WHAT THE TASK ASKS | Retype every line of the material below without changing anything, and leave the pictures out of your answer.

(EXERCISE DATA)

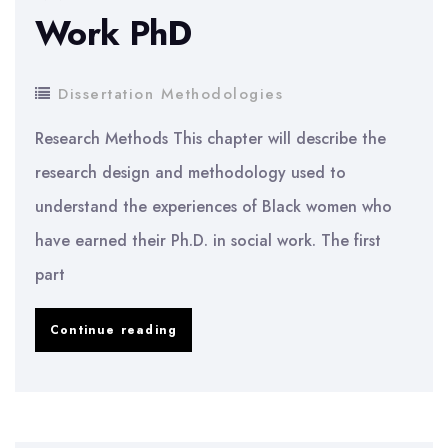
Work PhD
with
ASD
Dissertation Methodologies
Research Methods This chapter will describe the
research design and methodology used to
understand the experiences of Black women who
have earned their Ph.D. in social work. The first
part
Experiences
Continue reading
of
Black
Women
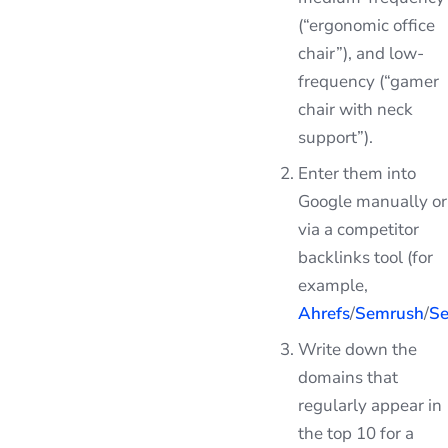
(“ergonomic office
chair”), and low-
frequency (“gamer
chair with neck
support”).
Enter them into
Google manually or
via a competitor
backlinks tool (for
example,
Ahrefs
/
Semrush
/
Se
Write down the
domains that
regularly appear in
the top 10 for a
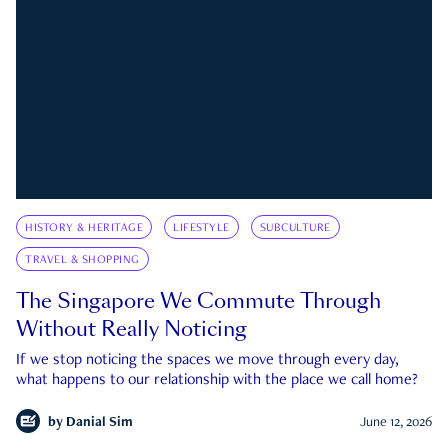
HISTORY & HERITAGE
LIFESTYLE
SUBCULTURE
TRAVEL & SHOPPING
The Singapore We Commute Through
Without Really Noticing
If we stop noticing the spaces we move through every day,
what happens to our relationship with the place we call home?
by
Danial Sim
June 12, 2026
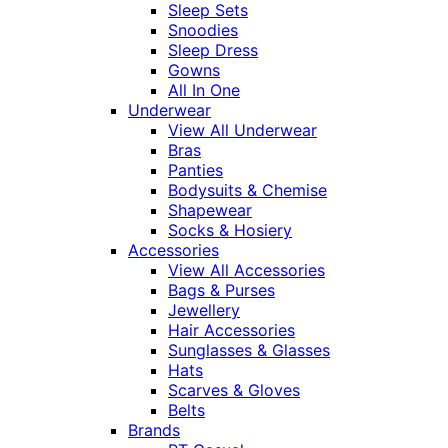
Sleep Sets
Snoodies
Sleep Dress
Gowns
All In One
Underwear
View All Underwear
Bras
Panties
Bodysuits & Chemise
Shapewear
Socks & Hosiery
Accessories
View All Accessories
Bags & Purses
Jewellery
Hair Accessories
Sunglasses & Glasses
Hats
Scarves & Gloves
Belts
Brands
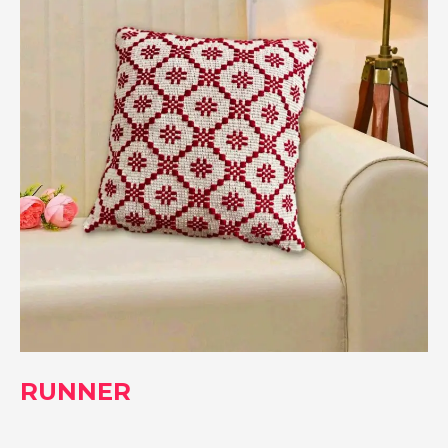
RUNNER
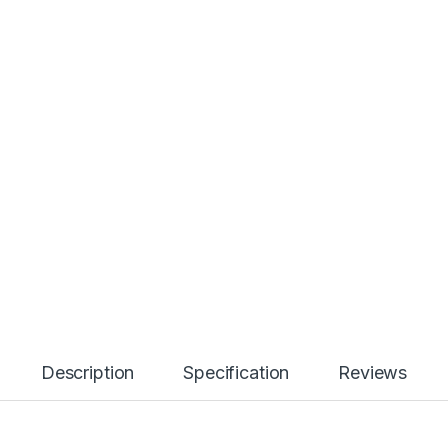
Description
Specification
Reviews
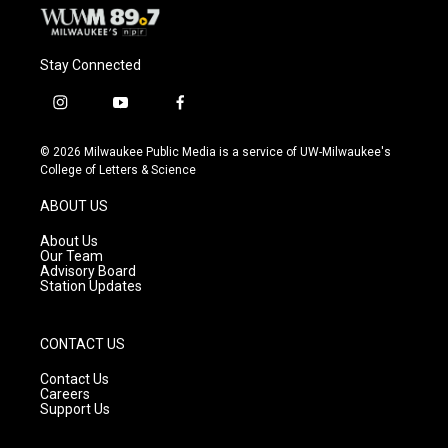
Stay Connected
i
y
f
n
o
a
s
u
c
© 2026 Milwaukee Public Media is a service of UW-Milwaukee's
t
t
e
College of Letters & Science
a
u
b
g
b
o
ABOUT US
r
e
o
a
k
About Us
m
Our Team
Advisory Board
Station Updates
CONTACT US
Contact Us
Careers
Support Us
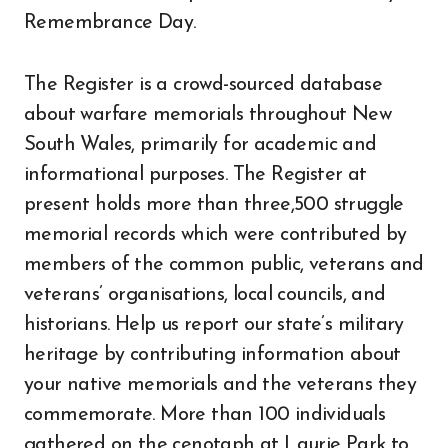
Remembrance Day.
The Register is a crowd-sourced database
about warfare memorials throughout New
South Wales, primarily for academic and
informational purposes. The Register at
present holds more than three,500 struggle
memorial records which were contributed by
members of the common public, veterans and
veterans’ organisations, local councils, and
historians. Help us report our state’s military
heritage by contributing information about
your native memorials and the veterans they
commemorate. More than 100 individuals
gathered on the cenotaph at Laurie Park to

(End EXERCISE DATA)

COMPLETED TASK |
Work PhD
with
ASD
Dissertation Methodologies
Research Methods This chapter will describe the
research design and methodology used to
understand the experiences of Black women who
have earned their Ph.D. in social work. The first
part
Experiences
Continue reading
of
Black
Women
(“ergonomic office
chair”), and low-
frequency (“gamer
chair with neck
support”).
Enter them into
Google manually or
via a competitor
backlinks tool (for
example,
Ahrefs
/
Semrush
/
Se
Write down the
domains that
regularly appear in
the top 10 for a
HISTORY & HERITAGE
LIFESTYLE
SUBCULTURE
TRAVEL & SHOPPING
The Singapore We Commute Through
Without Really Noticing
If we stop noticing the spaces we move through every day,
what happens to our relationship with the place we call home?
by
Danial Sim
June 12, 2026
Sleep Sets
Snoodies
Sleep Dress
Gowns
All In One
Underwear
View All Underwear
Bras
Panties
Bodysuits & Chemise
Shapewear
Socks & Hosiery
Accessories
View All Accessories
Bags & Purses
Jewellery
Hair Accessories
Sunglasses & Glasses
Hats
Scarves & Gloves
Belts
Brands
RUNNER
Description
Specification
Reviews
Stay Connected
i
y
f
n
o
a
s
u
c
© 2026 Milwaukee Public Media is a service of UW-Milwaukee's
t
t
e
College of Letters & Science
a
u
b
g
b
o
ABOUT US
r
e
o
a
k
About Us
m
Our Team
Advisory Board
Station Updates
CONTACT US
Contact Us
Careers
Support Us
Remembrance Day.
The Register is a crowd-sourced database
about warfare memorials throughout New
South Wales, primarily for academic and
informational purposes. The Register at
present holds more than three,500 struggle
memorial records which were contributed by
members of the common public, veterans and
veterans’ organisations, local councils, and
historians. Help us report our state’s military
heritage by contributing information about
your native memorials and the veterans they
commemorate. More than 100 individuals
gathered on the cenotaph at Laurie Park to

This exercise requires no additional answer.